The Usual Suspects was certainly not the first film to contain twist ending (the twist ending became one of Alfred Hitchcock's trademarks) and was certainly not the last ('The Sixth Sense' (1999) also used this technique effectively but left more subtle clues for the audience to pick up on their repeated viewings). Despite this 'The Usual Suspects' remains one of the most innovative and memorable crime thrillers of the nineties.

Reviewed by Infofreak 5 / 10

A stone cold CLASSIC!

'The Usual Suspects' has received a lot of comment for its killer twist ending, which while by no means the first in movie history, has proved to be enormously influential (stand up Messrs. Fincher and Shyamalan...). But this movie is so much more than a surprise ending! It is a meticulously scripted, faultlessly acted masterpiece that stands up to repeated viewings. Every single time I watch it I notice some new detail, or get more enjoyment out of a performance or scene.

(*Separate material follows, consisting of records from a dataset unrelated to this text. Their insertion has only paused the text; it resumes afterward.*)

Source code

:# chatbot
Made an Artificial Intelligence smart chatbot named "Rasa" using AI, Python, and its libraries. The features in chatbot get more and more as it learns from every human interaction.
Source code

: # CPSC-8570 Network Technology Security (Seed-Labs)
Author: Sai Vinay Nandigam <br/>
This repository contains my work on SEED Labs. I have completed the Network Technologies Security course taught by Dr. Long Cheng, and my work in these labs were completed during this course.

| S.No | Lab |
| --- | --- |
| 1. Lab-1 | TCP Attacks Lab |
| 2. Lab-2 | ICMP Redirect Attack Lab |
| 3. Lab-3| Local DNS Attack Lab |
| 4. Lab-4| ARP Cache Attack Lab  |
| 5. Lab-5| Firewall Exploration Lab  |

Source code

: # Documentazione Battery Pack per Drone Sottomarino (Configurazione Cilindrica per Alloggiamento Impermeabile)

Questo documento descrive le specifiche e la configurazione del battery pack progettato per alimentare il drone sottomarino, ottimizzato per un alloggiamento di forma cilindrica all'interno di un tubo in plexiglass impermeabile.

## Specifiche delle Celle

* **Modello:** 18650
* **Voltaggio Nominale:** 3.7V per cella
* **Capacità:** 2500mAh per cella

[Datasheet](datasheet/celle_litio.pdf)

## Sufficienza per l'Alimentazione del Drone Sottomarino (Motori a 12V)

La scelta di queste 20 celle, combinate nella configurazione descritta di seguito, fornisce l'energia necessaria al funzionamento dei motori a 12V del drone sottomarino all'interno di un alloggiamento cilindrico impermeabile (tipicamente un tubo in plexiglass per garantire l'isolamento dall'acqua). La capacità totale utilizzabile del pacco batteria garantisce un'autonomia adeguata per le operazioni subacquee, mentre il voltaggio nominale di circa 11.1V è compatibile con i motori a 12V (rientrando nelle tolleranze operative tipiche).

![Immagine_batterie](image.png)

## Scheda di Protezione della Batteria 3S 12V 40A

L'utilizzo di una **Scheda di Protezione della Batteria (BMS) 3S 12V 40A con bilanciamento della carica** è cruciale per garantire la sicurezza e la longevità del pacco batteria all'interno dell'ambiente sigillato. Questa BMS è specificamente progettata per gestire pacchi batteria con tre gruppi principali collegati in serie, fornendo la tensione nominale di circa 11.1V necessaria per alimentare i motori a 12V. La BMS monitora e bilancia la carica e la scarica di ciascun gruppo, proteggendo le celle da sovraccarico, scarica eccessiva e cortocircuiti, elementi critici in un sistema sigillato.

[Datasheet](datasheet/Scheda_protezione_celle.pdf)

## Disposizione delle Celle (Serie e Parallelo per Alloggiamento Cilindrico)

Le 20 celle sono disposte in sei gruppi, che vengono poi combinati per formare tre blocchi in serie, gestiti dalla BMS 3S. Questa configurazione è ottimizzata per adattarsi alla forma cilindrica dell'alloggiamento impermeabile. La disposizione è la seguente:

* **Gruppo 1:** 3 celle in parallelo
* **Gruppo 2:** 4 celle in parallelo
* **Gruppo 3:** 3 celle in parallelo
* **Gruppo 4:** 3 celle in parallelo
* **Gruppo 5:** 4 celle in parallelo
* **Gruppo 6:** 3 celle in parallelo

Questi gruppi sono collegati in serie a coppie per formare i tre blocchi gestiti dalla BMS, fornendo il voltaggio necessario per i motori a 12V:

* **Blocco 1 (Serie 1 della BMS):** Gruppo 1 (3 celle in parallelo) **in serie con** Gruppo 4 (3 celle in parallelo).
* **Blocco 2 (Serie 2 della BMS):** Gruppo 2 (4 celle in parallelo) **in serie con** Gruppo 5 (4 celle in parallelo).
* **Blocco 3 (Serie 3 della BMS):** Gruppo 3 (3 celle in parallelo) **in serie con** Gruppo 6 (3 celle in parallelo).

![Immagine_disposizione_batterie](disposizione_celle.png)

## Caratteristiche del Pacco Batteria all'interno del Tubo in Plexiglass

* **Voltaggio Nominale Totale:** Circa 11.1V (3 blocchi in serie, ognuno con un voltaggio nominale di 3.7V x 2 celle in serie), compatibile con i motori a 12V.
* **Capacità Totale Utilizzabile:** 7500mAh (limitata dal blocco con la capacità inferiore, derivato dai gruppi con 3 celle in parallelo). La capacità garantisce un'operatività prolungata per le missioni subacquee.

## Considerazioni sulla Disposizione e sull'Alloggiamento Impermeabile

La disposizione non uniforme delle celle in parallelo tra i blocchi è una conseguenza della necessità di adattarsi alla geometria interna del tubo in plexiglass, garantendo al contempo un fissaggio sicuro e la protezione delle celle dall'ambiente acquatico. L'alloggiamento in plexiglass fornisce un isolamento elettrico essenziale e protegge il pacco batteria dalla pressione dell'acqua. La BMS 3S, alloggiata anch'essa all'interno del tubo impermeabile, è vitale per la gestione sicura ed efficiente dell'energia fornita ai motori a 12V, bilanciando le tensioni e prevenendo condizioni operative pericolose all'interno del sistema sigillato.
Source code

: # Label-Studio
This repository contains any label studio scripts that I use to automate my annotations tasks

This movie really put Kevin Spacey on the map, but everyone in the ensemble cast is outstanding, even Stephen Baldwin(!), who has never appeared in a movie this good before, or since. I also got a kick out of the Paul Bartel ( 'Death Race 2000', 'Eating Raoul') cameo, and the ultra-cool Peter Greene's ('Laws Of Gravity', 'Pulp Fiction') all too brief appearance. Bartel is sorely missed, and Greene one day (mark my words!) will become the star he deserves to be.

Director Bryan Singer has yet to live up to the promise shown here with his subsequent movies, the average 'Apt Pupil' and the disappointing 'X-Men'. For all the acclaim he and the (admittedly superb) cast have received, the real star of 'The Usual Suspects' is Christopher McQuarrie's sensational script, one of the finest of the modern era, and one that genuinely deserved it's Oscar.

It really doesn't get any better than this!! One of the greatest movies ever made, any time, any where. A truly unforgettable experience.